Opdracht 1:
Op welke data vond volgens de tekst over visie en zending van de parochie de deken-tweedaagse plaats?

Tijdens de deken-tweedaagse van 10 en 11 december 2013 werden aanzetten gegeven om het visioen en de visie op deze zending van de parochie te omschrijven, uiteraard vanuit de concrete realiteit van parochiefederaties en dekenaten, de samenwerkingsstructuur waarin we in het bisdom Hasselt al geruime tijd onderweg zijn. Vanuit deze aanzetten worden nu visioen en visie geëxpliciteerd in de huidige context. Nu volgende nummers 8 en 9 kunnen uitgangspunt zijn voor gesprek ter plaatse over visie en zending.
Visioen 8.
Zoals Maria, “Oorzaak van onze blijdschap” en patrones van het bisdom, aangesproken en bewogen door het Woord van God, beschenen door het licht van de Heer, dit licht van de Heer uitstralen naar de wereld.
3
Visie 9.

Uitgelezen records:
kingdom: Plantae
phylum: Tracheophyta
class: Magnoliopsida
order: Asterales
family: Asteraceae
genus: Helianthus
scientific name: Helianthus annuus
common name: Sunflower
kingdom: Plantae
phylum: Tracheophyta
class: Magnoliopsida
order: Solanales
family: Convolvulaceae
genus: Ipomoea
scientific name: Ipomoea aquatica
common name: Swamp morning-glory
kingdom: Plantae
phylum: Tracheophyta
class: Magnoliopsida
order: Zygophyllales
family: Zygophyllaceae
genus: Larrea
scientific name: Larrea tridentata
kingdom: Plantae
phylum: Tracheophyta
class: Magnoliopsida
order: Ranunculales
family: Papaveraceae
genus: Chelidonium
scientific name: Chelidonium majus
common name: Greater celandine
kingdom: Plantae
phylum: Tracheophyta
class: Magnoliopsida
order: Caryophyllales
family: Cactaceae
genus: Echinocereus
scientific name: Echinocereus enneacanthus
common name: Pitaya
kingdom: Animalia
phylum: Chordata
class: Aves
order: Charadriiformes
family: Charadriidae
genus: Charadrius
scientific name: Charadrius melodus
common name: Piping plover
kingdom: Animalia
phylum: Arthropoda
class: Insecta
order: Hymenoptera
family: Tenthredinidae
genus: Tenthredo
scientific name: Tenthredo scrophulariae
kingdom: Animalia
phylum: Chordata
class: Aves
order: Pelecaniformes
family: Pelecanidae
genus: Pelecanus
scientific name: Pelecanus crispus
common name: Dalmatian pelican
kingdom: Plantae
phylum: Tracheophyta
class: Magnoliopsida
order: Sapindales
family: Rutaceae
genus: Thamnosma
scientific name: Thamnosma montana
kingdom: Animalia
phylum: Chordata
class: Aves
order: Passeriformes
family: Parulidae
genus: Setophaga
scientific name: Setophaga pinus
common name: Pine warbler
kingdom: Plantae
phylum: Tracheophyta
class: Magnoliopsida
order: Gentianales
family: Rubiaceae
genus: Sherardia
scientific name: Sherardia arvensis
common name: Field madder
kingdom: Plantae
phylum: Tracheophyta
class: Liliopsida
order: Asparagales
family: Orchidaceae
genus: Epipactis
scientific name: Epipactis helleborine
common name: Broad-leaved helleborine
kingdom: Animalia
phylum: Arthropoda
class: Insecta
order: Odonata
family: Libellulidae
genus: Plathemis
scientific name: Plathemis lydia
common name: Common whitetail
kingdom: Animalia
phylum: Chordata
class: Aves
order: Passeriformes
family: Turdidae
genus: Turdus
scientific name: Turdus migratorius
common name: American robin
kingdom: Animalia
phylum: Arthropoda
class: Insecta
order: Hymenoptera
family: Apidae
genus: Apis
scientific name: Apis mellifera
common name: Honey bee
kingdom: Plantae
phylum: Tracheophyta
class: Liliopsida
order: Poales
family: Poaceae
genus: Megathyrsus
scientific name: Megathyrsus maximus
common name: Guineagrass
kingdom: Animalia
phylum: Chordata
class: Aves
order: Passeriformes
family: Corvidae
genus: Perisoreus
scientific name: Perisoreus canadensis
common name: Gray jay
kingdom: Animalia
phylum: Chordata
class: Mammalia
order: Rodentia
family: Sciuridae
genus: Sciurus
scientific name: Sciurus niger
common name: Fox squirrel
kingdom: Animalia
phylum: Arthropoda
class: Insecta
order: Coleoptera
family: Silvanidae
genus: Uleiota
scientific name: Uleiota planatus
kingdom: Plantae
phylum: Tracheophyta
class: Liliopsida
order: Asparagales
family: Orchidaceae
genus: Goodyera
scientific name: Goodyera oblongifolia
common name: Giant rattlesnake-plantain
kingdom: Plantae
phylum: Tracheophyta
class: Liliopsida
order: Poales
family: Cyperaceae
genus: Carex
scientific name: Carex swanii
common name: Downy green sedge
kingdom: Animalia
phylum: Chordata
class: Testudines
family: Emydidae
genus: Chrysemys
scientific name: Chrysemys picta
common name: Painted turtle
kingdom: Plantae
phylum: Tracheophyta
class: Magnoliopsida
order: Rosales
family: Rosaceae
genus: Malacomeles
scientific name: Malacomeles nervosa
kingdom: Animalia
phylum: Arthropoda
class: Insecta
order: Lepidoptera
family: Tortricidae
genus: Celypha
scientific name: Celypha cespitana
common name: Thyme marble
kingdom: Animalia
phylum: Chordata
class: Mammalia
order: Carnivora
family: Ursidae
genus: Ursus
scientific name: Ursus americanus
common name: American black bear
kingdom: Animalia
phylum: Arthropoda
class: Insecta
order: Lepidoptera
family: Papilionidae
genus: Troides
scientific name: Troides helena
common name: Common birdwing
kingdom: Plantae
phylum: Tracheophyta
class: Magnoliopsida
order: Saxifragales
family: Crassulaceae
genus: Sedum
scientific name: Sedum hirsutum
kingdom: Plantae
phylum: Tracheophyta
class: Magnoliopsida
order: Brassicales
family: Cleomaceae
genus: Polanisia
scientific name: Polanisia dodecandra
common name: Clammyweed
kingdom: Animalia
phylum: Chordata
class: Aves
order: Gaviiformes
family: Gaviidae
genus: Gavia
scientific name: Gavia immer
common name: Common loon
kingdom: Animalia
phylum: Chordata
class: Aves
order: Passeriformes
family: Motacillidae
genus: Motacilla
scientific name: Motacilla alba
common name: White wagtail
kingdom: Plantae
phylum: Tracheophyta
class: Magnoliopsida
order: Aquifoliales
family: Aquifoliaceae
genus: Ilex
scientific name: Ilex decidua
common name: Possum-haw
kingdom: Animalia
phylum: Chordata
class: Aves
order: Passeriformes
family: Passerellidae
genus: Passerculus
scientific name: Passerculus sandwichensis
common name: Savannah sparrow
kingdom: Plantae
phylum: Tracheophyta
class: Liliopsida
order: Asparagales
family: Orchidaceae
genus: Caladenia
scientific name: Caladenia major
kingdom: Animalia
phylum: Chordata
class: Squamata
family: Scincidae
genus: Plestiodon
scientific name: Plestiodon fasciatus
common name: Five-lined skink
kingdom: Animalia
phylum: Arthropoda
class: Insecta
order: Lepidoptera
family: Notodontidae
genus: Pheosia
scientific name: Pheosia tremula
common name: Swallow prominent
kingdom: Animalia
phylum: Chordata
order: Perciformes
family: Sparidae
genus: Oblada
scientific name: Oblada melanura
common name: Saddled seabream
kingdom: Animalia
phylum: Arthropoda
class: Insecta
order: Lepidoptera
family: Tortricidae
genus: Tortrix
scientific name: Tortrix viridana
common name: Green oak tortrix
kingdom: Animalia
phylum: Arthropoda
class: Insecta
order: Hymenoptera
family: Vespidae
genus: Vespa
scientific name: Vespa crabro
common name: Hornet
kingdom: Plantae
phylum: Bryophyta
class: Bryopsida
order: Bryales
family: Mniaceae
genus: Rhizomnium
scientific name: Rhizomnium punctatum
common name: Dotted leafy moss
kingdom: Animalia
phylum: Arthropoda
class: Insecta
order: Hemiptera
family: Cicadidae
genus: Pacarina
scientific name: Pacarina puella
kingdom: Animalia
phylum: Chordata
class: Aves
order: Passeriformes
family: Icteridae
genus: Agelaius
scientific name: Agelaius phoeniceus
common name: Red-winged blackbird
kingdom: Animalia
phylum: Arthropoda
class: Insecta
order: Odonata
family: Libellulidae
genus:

Opdracht 2:
Vervang in de records "common name" door "volksnaam" en geef de regels opnieuw, vanaf het begin van de records tot en met de regel met "genus: Charadrius". Laat de rest ongewijzigd.

Oplossing 1:
Op 10 en 11 december 2013.

Oplossing 2:
kingdom: Plantae
phylum: Tracheophyta
class: Magnoliopsida
order: Asterales
family: Asteraceae
genus: Helianthus
scientific name: Helianthus annuus
volksnaam: Sunflower
kingdom: Plantae
phylum: Tracheophyta
class: Magnoliopsida
order: Solanales
family: Convolvulaceae
genus: Ipomoea
scientific name: Ipomoea aquatica
volksnaam: Swamp morning-glory
kingdom: Plantae
phylum: Tracheophyta
class: Magnoliopsida
order: Zygophyllales
family: Zygophyllaceae
genus: Larrea
scientific name: Larrea tridentata
kingdom: Plantae
phylum: Tracheophyta
class: Magnoliopsida
order: Ranunculales
family: Papaveraceae
genus: Chelidonium
scientific name: Chelidonium majus
volksnaam: Greater celandine
kingdom: Plantae
phylum: Tracheophyta
class: Magnoliopsida
order: Caryophyllales
family: Cactaceae
genus: Echinocereus
scientific name: Echinocereus enneacanthus
volksnaam: Pitaya
kingdom: Animalia
phylum: Chordata
class: Aves
order: Charadriiformes
family: Charadriidae
genus: Charadrius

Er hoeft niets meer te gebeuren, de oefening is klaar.